• Supplied text:
*-*-*

Posted by:
HerpZillA
at Mon Feb 4 18:36:50 2008 [ Email Message ] [ Show All Posts by HerpZillA ]
OK, I feel so stupid for missing this because this type of topic is more up my alley than snake care.
I have a few tubs on a wire rack with flex watt for heat and a biostat for control. The probe from the biostat is in a mock up tub with aspen, and the probe is under the aspen on the warm end over the heat tape.
The issue I found is I use various amounts of aspen from cage to cage. I rarely use hides, just deep aspen. Well, in short, the aspen or I imagine most substrates you can build up become an insulating device in the cage. This drops the ambient temps a lot. And if the snake is not wanting to borough down, he's not in the temps he should be.
I've been watching my temps very closely for a few reasons. But I have found that the biostat I once thought was good, actually SUCKS. It may have a 4 degree swing in temps on and off. Sounds ok, but so does my room as it is on electric heat on a wall stat. That stat also have a 4-5 degree swing. As I re-adjust my wall stat for my liking I have to adjust my rack. One would think you shouldn't, but on my tubs I do.
So, between on and off temps of my biostat, changes in room temps, and using deep bedding on the same system I use light bedding, I see way to much temperature variations.
Most of this I knew to some degree, but with the aspen depth issue, I see a need to re-analyze my setup. And it's not just a simple stat change. Cage setups may be more important in many setups.
Just something I came across a month or so ago. One of the threads talked about bedding insulating the heat, so I thought I'd bring it up as I never so a post on it before.

*-*-*

• What is being asked:
Please reproduce the forum post verbatim from "I've been watching" to "my tubs I do.". The records have nothing to do with the forum post.

• Material supplied:
*-*-*

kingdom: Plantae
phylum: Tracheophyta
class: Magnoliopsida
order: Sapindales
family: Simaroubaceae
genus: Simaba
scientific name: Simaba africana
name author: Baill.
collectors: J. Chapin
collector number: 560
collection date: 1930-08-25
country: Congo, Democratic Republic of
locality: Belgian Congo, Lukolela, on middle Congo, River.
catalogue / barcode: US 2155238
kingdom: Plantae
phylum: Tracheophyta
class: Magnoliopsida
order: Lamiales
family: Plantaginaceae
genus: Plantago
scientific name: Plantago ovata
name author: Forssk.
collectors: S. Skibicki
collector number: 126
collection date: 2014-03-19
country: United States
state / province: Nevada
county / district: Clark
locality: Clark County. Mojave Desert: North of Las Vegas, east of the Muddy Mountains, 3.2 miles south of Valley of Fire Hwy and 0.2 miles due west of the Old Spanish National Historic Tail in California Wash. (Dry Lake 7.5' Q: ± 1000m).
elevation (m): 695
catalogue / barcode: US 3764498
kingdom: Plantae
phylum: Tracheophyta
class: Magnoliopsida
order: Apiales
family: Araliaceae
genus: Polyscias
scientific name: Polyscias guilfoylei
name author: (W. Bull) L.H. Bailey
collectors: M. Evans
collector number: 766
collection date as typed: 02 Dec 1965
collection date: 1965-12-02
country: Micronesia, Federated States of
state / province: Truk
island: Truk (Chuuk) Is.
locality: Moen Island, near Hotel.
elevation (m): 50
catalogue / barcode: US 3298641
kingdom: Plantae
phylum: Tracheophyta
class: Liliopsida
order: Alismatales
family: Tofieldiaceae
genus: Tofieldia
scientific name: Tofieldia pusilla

*-*-*

• Your response:
I've been watching my temps very closely for a few reasons. But I have found that the biostat I once thought was good, actually SUCKS. It may have a 4 degree swing in temps on and off. Sounds ok, but so does my room as it is on electric heat on a wall stat. That stat also have a 4-5 degree swing. As I re-adjust my wall stat for my liking I have to adjust my rack. One would think you shouldn't, but on my tubs I do.